== Data for this exercise ==
======
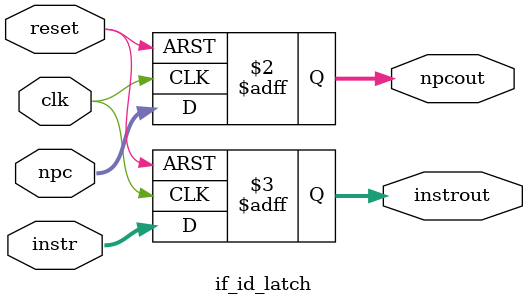
<source format=v>
module if_id_latch(
    input  wire        clk,
    input  wire        reset,
    input  wire [31:0] npc,
    input  wire [31:0] instr,
    output reg  [31:0] npcout,
    output reg  [31:0] instrout
);

    always @(posedge clk or posedge reset) begin
        if (reset) begin
            npcout   <= 32'b0;
            instrout <= 32'b0;
        end else begin
            npcout   <= npc;
            instrout <= instr;
        end
    end

endmodule

</source>
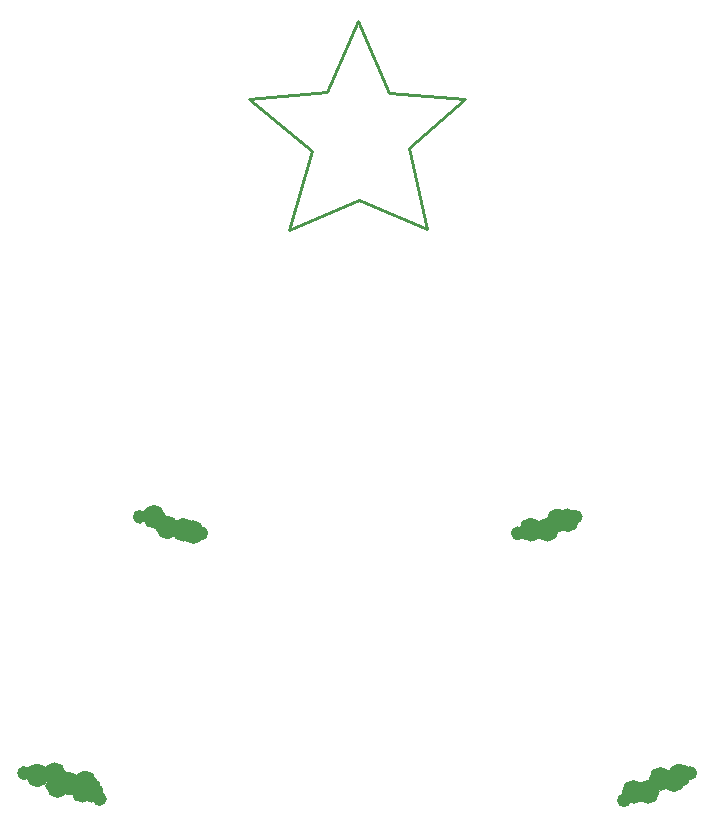
<source format=gbr>
%TF.GenerationSoftware,KiCad,Pcbnew,(6.0.0)*%
%TF.CreationDate,2022-03-02T13:41:04+01:00*%
%TF.ProjectId,LEDChristmasTree-2022,4c454443-6872-4697-9374-6d6173547265,rev?*%
%TF.SameCoordinates,Original*%
%TF.FileFunction,Legend,Top*%
%TF.FilePolarity,Positive*%
%FSLAX46Y46*%
G04 Gerber Fmt 4.6, Leading zero omitted, Abs format (unit mm)*
G04 Created by KiCad (PCBNEW (6.0.0)) date 2022-03-02 13:41:04*
%MOMM*%
%LPD*%
G01*
G04 APERTURE LIST*
%ADD10C,1.000000*%
%ADD11C,0.600000*%
%ADD12C,0.254000*%
G04 APERTURE END LIST*
D10*
X171200000Y-105200000D02*
G75*
G03*
X171200000Y-105200000I-500000J0D01*
G01*
X170700000Y-105600000D02*
G75*
G03*
X170700000Y-105600000I-500000J0D01*
G01*
X169600000Y-105500000D02*
G75*
G03*
X169600000Y-105500000I-500000J0D01*
G01*
X168500000Y-106600000D02*
G75*
G03*
X168500000Y-106600000I-500000J0D01*
G01*
X167300000Y-106600000D02*
G75*
G03*
X167300000Y-106600000I-500000J0D01*
G01*
D11*
X171900000Y-105000000D02*
G75*
G03*
X171900000Y-105000000I-300000J0D01*
G01*
D10*
X121400000Y-106500000D02*
G75*
G03*
X121400000Y-106500000I-500000J0D01*
G01*
X120600000Y-106500000D02*
G75*
G03*
X120600000Y-106500000I-500000J0D01*
G01*
X120900000Y-105800000D02*
G75*
G03*
X120900000Y-105800000I-500000J0D01*
G01*
X119500000Y-105900000D02*
G75*
G03*
X119500000Y-105900000I-500000J0D01*
G01*
X118500000Y-106100000D02*
G75*
G03*
X118500000Y-106100000I-500000J0D01*
G01*
X118300000Y-105100000D02*
G75*
G03*
X118300000Y-105100000I-500000J0D01*
G01*
X116800000Y-105200000D02*
G75*
G03*
X116800000Y-105200000I-500000J0D01*
G01*
D11*
X121900000Y-107200000D02*
G75*
G03*
X121900000Y-107200000I-300000J0D01*
G01*
X115500000Y-105000000D02*
G75*
G03*
X115500000Y-105000000I-300000J0D01*
G01*
D10*
X130000000Y-84600000D02*
G75*
G03*
X130000000Y-84600000I-500000J0D01*
G01*
X129200000Y-84400000D02*
G75*
G03*
X129200000Y-84400000I-500000J0D01*
G01*
X127800000Y-84200000D02*
G75*
G03*
X127800000Y-84200000I-500000J0D01*
G01*
X126700000Y-83300000D02*
G75*
G03*
X126700000Y-83300000I-500000J0D01*
G01*
D11*
X130500000Y-84700000D02*
G75*
G03*
X130500000Y-84700000I-300000J0D01*
G01*
X125300000Y-83300000D02*
G75*
G03*
X125300000Y-83300000I-300000J0D01*
G01*
D10*
X161700000Y-83600000D02*
G75*
G03*
X161700000Y-83600000I-500000J0D01*
G01*
X160900000Y-83600000D02*
G75*
G03*
X160900000Y-83600000I-500000J0D01*
G01*
X160000000Y-84400000D02*
G75*
G03*
X160000000Y-84400000I-500000J0D01*
G01*
X158600000Y-84400000D02*
G75*
G03*
X158600000Y-84400000I-500000J0D01*
G01*
D11*
X157300000Y-84700000D02*
G75*
G03*
X157300000Y-84700000I-300000J0D01*
G01*
X162200000Y-83300000D02*
G75*
G03*
X162200000Y-83300000I-300000J0D01*
G01*
X166300000Y-107300000D02*
G75*
G03*
X166300000Y-107300000I-300000J0D01*
G01*
D12*
X143550000Y-56450000D02*
X149300000Y-58950000D01*
X147800000Y-52050000D02*
X149300000Y-58950000D01*
X143450000Y-41300000D02*
X146100000Y-47450000D01*
X146100000Y-47450000D02*
X152550000Y-47950000D01*
X139550000Y-52350000D02*
X134250000Y-47900000D01*
X152550000Y-47950000D02*
X147800000Y-52050000D01*
X140850000Y-47350000D02*
X143450000Y-41300000D01*
X137650000Y-59050000D02*
X139550000Y-52350000D01*
X134250000Y-47900000D02*
X140850000Y-47350000D01*
X137650000Y-59050000D02*
X143550000Y-56450000D01*
M02*

</source>
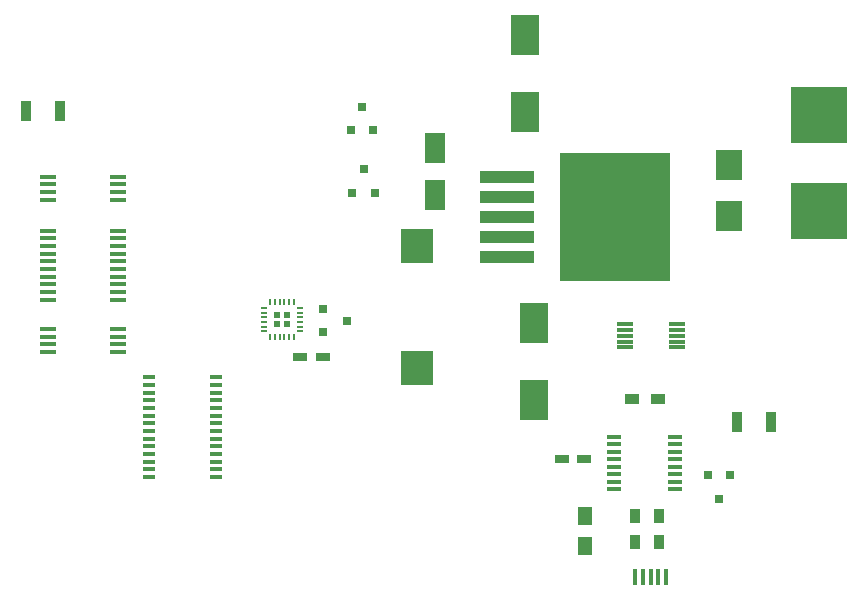
<source format=gtp>
G04 #@! TF.FileFunction,Paste,Top*
%FSLAX46Y46*%
G04 Gerber Fmt 4.6, Leading zero omitted, Abs format (unit mm)*
G04 Created by KiCad (PCBNEW (2015-11-11 BZR 6310)-product) date Thu 17 Dec 2015 09:11:31 PM CST*
%MOMM*%
G01*
G04 APERTURE LIST*
%ADD10C,0.100000*%
%ADD11R,0.400000X1.350000*%
%ADD12R,0.800100X0.800100*%
%ADD13R,4.600000X1.100000*%
%ADD14R,9.400000X10.800000*%
%ADD15R,0.900000X1.200000*%
%ADD16R,2.400300X3.500120*%
%ADD17R,2.799080X2.900680*%
%ADD18R,1.200000X0.400000*%
%ADD19R,1.200000X0.750000*%
%ADD20R,1.450000X0.450000*%
%ADD21R,1.100000X0.400000*%
%ADD22R,1.400000X0.300000*%
%ADD23R,0.550000X0.200000*%
%ADD24R,0.200000X0.550000*%
%ADD25R,0.525000X0.480000*%
%ADD26R,1.200000X0.900000*%
%ADD27R,4.700000X4.700000*%
%ADD28R,0.900000X1.700000*%
%ADD29R,2.301240X2.499360*%
%ADD30R,1.800860X2.499360*%
%ADD31R,1.250000X1.500000*%
G04 APERTURE END LIST*
D10*
D11*
X172855100Y-124373460D03*
X173505100Y-124373460D03*
X174155100Y-124373460D03*
X174805100Y-124373460D03*
X175455100Y-124373460D03*
D12*
X148896000Y-91888760D03*
X150796000Y-91888760D03*
X149846000Y-89889780D03*
X148746000Y-86578760D03*
X150646000Y-86578760D03*
X149696000Y-84579780D03*
D13*
X161964000Y-97332000D03*
X161964000Y-95632000D03*
X161964000Y-92232000D03*
D14*
X171114000Y-93932000D03*
D13*
X161964000Y-93932000D03*
X161964000Y-90532000D03*
D15*
X174834000Y-119248000D03*
X174834000Y-121448000D03*
X172802000Y-119248000D03*
X172802000Y-121448000D03*
D16*
X163488000Y-84991200D03*
X163488000Y-78488800D03*
X164250000Y-109375200D03*
X164250000Y-102872800D03*
D17*
X154344000Y-96400880D03*
X154344000Y-106703120D03*
D18*
X176248000Y-116982500D03*
X176248000Y-116347500D03*
X176248000Y-115712500D03*
X176248000Y-115077500D03*
X176248000Y-114442500D03*
X176248000Y-113807500D03*
X176248000Y-113172500D03*
X176248000Y-112537500D03*
X171048000Y-112537500D03*
X171048000Y-113172500D03*
X171048000Y-113807500D03*
X171048000Y-114442500D03*
X171048000Y-115077500D03*
X171048000Y-115712500D03*
X171048000Y-116347500D03*
X171048000Y-116982500D03*
D19*
X168510000Y-114440000D03*
X166610000Y-114440000D03*
D20*
X129050000Y-105345000D03*
X129050000Y-104695000D03*
X129050000Y-104045000D03*
X129050000Y-103395000D03*
X123150000Y-103395000D03*
X123150000Y-104045000D03*
X123150000Y-104695000D03*
X123150000Y-105345000D03*
X129020000Y-92455000D03*
X129020000Y-91805000D03*
X129020000Y-91155000D03*
X129020000Y-90505000D03*
X123120000Y-90505000D03*
X123120000Y-91155000D03*
X123120000Y-91805000D03*
X123120000Y-92455000D03*
D19*
X144500000Y-105780000D03*
X146400000Y-105780000D03*
D21*
X131682000Y-107487000D03*
X131682000Y-108137000D03*
X131682000Y-108787000D03*
X131682000Y-109437000D03*
X131682000Y-110087000D03*
X131682000Y-110737000D03*
X131682000Y-111387000D03*
X131682000Y-112037000D03*
X131682000Y-112687000D03*
X131682000Y-113337000D03*
X131682000Y-113987000D03*
X131682000Y-114637000D03*
X131682000Y-115287000D03*
X131682000Y-115937000D03*
X137382000Y-115937000D03*
X137382000Y-115287000D03*
X137382000Y-114637000D03*
X137382000Y-113987000D03*
X137382000Y-113337000D03*
X137382000Y-112687000D03*
X137382000Y-112037000D03*
X137382000Y-111387000D03*
X137382000Y-110737000D03*
X137382000Y-110087000D03*
X137382000Y-109437000D03*
X137382000Y-108787000D03*
X137382000Y-108137000D03*
X137382000Y-107487000D03*
D22*
X176356000Y-104958000D03*
X176356000Y-104458000D03*
X176356000Y-103958000D03*
X176356000Y-103458000D03*
X176356000Y-102958000D03*
X171956000Y-102958000D03*
X171956000Y-103458000D03*
X171956000Y-103958000D03*
X171956000Y-104458000D03*
X171956000Y-104958000D03*
D20*
X129050000Y-100925000D03*
X129050000Y-100275000D03*
X129050000Y-99625000D03*
X129050000Y-98975000D03*
X129050000Y-98325000D03*
X129050000Y-97675000D03*
X129050000Y-97025000D03*
X129050000Y-96375000D03*
X129050000Y-95725000D03*
X129050000Y-95075000D03*
X123150000Y-95075000D03*
X123150000Y-95725000D03*
X123150000Y-96375000D03*
X123150000Y-97025000D03*
X123150000Y-97675000D03*
X123150000Y-98325000D03*
X123150000Y-98975000D03*
X123150000Y-99625000D03*
X123150000Y-100275000D03*
X123150000Y-100925000D03*
D23*
X141430000Y-101604000D03*
X141430000Y-102004000D03*
X141430000Y-102404000D03*
X141430000Y-102804000D03*
X141430000Y-103204000D03*
X141430000Y-103604000D03*
D24*
X141930000Y-104104000D03*
X142330000Y-104104000D03*
X142730000Y-104104000D03*
X143130000Y-104104000D03*
X143530000Y-104104000D03*
X143930000Y-104104000D03*
D23*
X144430000Y-103604000D03*
X144430000Y-103204000D03*
X144430000Y-102804000D03*
X144430000Y-102404000D03*
X144430000Y-102004000D03*
X144430000Y-101604000D03*
D24*
X143930000Y-101104000D03*
X143530000Y-101104000D03*
X143130000Y-101104000D03*
X142730000Y-101104000D03*
X142330000Y-101104000D03*
X141930000Y-101104000D03*
D25*
X143365000Y-103004000D03*
X143365000Y-102204000D03*
X142495000Y-103004000D03*
X142495000Y-102204000D03*
D26*
X174760000Y-109310000D03*
X172560000Y-109310000D03*
D12*
X180880000Y-115779240D03*
X178980000Y-115779240D03*
X179930000Y-117778220D03*
D27*
X188380000Y-93424000D03*
X188380000Y-85296000D03*
D28*
X121260000Y-84900000D03*
X124160000Y-84900000D03*
D12*
X146402240Y-101737000D03*
X146402240Y-103637000D03*
X148401220Y-102687000D03*
D29*
X180760000Y-89497160D03*
X180760000Y-93794840D03*
D30*
X155850000Y-92078980D03*
X155850000Y-88081020D03*
D31*
X168620000Y-119260000D03*
X168620000Y-121760000D03*
D28*
X184350000Y-111310000D03*
X181450000Y-111310000D03*
M02*

</source>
======
== Task requirements ==
Restate word for word the lines from the one holding "X142330000Y-101104000D03*" through the last line of the listing, omitting every earlier line.

== The completed task ==
X142330000Y-101104000D03*
X141930000Y-101104000D03*
D25*
X143365000Y-103004000D03*
X143365000Y-102204000D03*
X142495000Y-103004000D03*
X142495000Y-102204000D03*
D26*
X174760000Y-109310000D03*
X172560000Y-109310000D03*
D12*
X180880000Y-115779240D03*
X178980000Y-115779240D03*
X179930000Y-117778220D03*
D27*
X188380000Y-93424000D03*
X188380000Y-85296000D03*
D28*
X121260000Y-84900000D03*
X124160000Y-84900000D03*
D12*
X146402240Y-101737000D03*
X146402240Y-103637000D03*
X148401220Y-102687000D03*
D29*
X180760000Y-89497160D03*
X180760000Y-93794840D03*
D30*
X155850000Y-92078980D03*
X155850000Y-88081020D03*
D31*
X168620000Y-119260000D03*
X168620000Y-121760000D03*
D28*
X184350000Y-111310000D03*
X181450000Y-111310000D03*
M02*

</source>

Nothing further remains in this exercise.